Nadasdy Gyongyi M, Bott Cherri, Cowden Daniel, Pelletier Ronald, Ferguson Ronald, Nadasdy Tibor
Department of Pathology, The Ohio State University, Columbus, OH 43210, USA.
Hum Pathol. 2005 Nov;36(11):1178-85. doi: 10.1016/j.humpath.2005.08.002. Epub 2005 Oct 7.

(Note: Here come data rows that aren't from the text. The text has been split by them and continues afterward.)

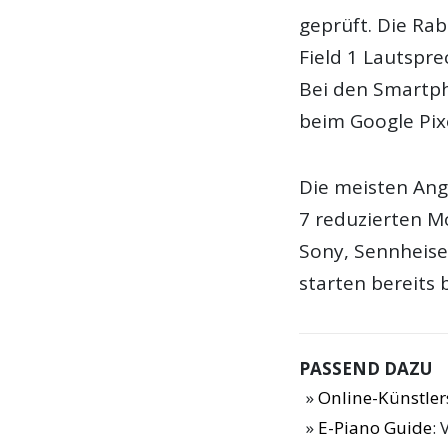
geprüft. Die Ra
Field 1 Lautspre
Bei den Smartph
beim Google Pixe
Die meisten Ang
7 reduzierten Mo
Sony, Sennheiser
starten bereits 
PASSEND DAZU
Online-Künstle
E-Piano Guide
: 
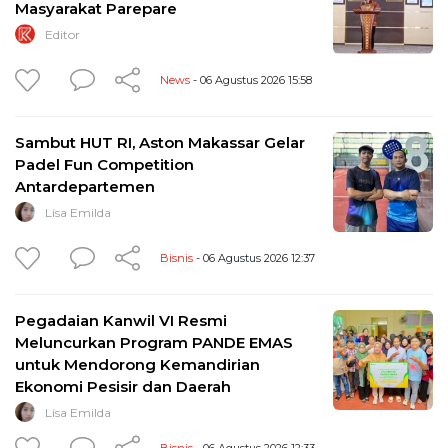
Masyarakat Parepare
Editor
News
- 06 Agustus 2026 15:58
Sambut HUT RI, Aston Makassar Gelar
Padel Fun Competition
Antardepartemen
Lisa Emilda
Bisnis
- 06 Agustus 2026 12:37
Pegadaian Kanwil VI Resmi
Meluncurkan Program PANDE EMAS
untuk Mendorong Kemandirian
Ekonomi Pesisir dan Daerah
Lisa Emilda
Bisnis
- 06 Agustus 2026 12:33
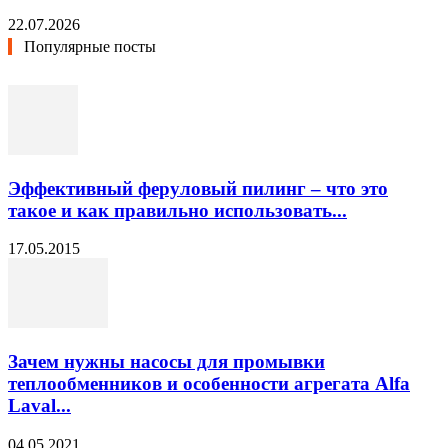
22.07.2026
Популярные посты
Эффективный феруловый пилинг – что это
такое и как правильно использовать...
17.05.2015
Зачем нужны насосы для промывки
теплообменников и особенности агрегата Alfa
Laval...
04.05.2021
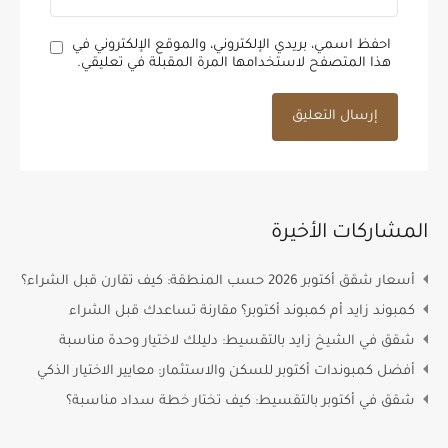
احفظ اسمي، بريدي الإلكتروني، والموقع الإلكتروني في
هذا المتصفح لاستخدامها المرة المقبلة في تعليقي.
المشاركات الأخيرة
أسعار شقق أكتوبر 2026 حسب المنطقة: كيف تقارن قبل الشراء؟
كمبوند زايد أم كمبوند أكتوبر؟ مقارنة تساعدك قبل الشراء
شقق في الشيخ زايد بالتقسيط: دليلك لاختيار وحدة مناسبة
أفضل كمبوندات أكتوبر للسكن والاستثمار: معايير الاختيار الذكي
شقق في أكتوبر بالتقسيط: كيف تختار خطة سداد مناسبة؟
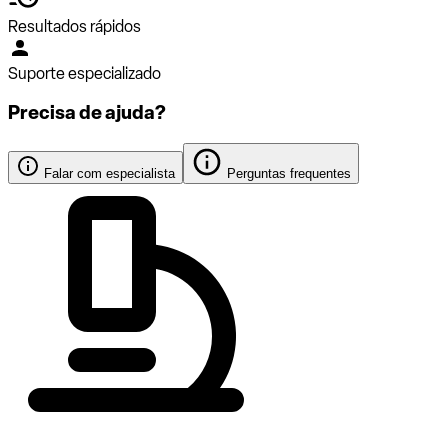
Resultados rápidos
Suporte especializado
Precisa de ajuda?
Falar com especialista
Perguntas frequentes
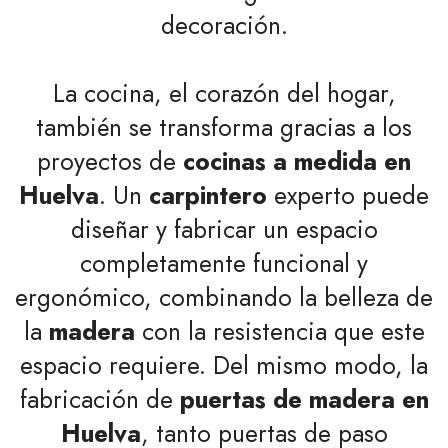
decoración.
La cocina, el corazón del hogar,
también se transforma gracias a los
proyectos de
cocinas a medida en
Huelva
. Un
carpintero
experto puede
diseñar y fabricar un espacio
completamente funcional y
ergonómico, combinando la belleza de
la
madera
con la resistencia que este
espacio requiere. Del mismo modo, la
fabricación de
puertas de madera en
Huelva
, tanto puertas de paso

Detection of peritubular capillary (PTC) C4d deposition in tissue sections of renal allograft biopsies became an important aid in the diagnosis of antibody-mediated rejection. Pathologists in many major transplant centers now routinely stain renal allograft biopsies for C4d. Currently, there are 3 commercially available antibodies. Two of these antibodies are monoclonal and are usually used with either a 3- or a 2-step indirect immunofluorescence (IF) methodology on frozen sections. A polyclonal antibody is used on formalin-fixed, paraffin-embedded tissue section with an immunoperoxidase detection system. The goal of our study was to compare these antibodies and methodologies in our renal allograft biopsy material. Twenty renal allograft biopsies with diffuse or focal PTC C4d staining, using immunofluorescence methods on frozen sections, were selected for this study. These biopsies were tested with the 3 commercially available anti-C4d antibodies (Biogenesis, Brentwood, Calif, cat no. 222-8004; Quidel Corporation, Santa Clara, Calif, cat no. A213; and ALPCO Diagnostic, Windham, NH, cat no. 004-BI-RC4D). Both monoclonal antibodies (Biogenesis and Quidel) were tested with a 3- and a 2-step indirect IF method on frozen sections. The polyclonal antibody (ALPCO) was applied to formalin-fixed paraffin sections using immunoperoxidase methodology. In selected cases, the polyclonal antibody was tested on frozen sections with a 3-step indirect IF method. To exclude possible false-negative staining with the IF method, we selected 10 additional biopsies that showed PTC margination of inflammatory cells, but were C4d-negative or only focally positive, and tested them with the ALPCO antibody on paraffin sections. We have found that all methodologies and antibodies tested provided adequate results with only minor differences between them. Perhaps the most sensitive method is the 3-step indirect IF on frozen sections using one of the monoclonal antibodies. We prefer the 2-step indirect IF method with the Quidel monoclonal antibody because of its simplicity, quick turnaround time, and relatively low cost. The advantages and disadvantages of the individual methodologies are discussed.
检测肾移植活检组织切片中的肾小管周围毛细血管(PTC)C4d沉积,已成为诊断抗体介导性排斥反应的一项重要辅助手段。现在,许多大型移植中心的病理学家都常规对肾移植活检组织进行C4d染色。目前,有3种市售抗体。其中两种抗体是单克隆抗体,通常在冰冻切片上与三步或两步间接免疫荧光(IF)方法联用。一种多克隆抗体用于经福尔马林固定、石蜡包埋的组织切片,并采用免疫过氧化物酶检测系统。我们研究的目的是在我们的肾移植活检材料中比较这些抗体和方法。本研究选取了20例经冰冻切片免疫荧光法检测显示弥漫性或局灶性PTC C4d染色的肾移植活检组织。这些活检组织用3种市售抗C4d抗体(加利福尼亚州布伦特伍德市Biogenesis公司,产品编号222 - 8004;加利福尼亚州圣克拉拉市Quidel公司,产品编号A213;新罕布什尔州温德姆市ALPCO诊断公司,产品编号004 - BI - RC4D)进行检测。两种单克隆抗体(Biogenesis和Quidel)在冰冻切片上用三步和两步间接IF方法进行检测。多克隆抗体(ALPCO)采用免疫过氧化物酶方法应用于经福尔马林固定的石蜡切片。在选定的病例中,多克隆抗体在冰冻切片上用三步间接IF方法进行检测。为排除IF方法可能出现的假阴性染色,我们另外选取了10例显示炎症细胞沿PTC边缘分布但C4d阴性或仅局灶阳性的活检组织,并用ALPCO抗体在石蜡切片上进行检测。我们发现,所有检测的方法和抗体都能提供足够的结果,它们之间只有微小差异。也许最敏感的方法是使用其中一种单克隆抗体在冰冻切片上进行三步间接IF检测。由于其操作简单、周转时间短且成本相对较低,我们更喜欢使用Quidel单克隆抗体的两步间接IF方法。文中讨论了各方法的优缺点。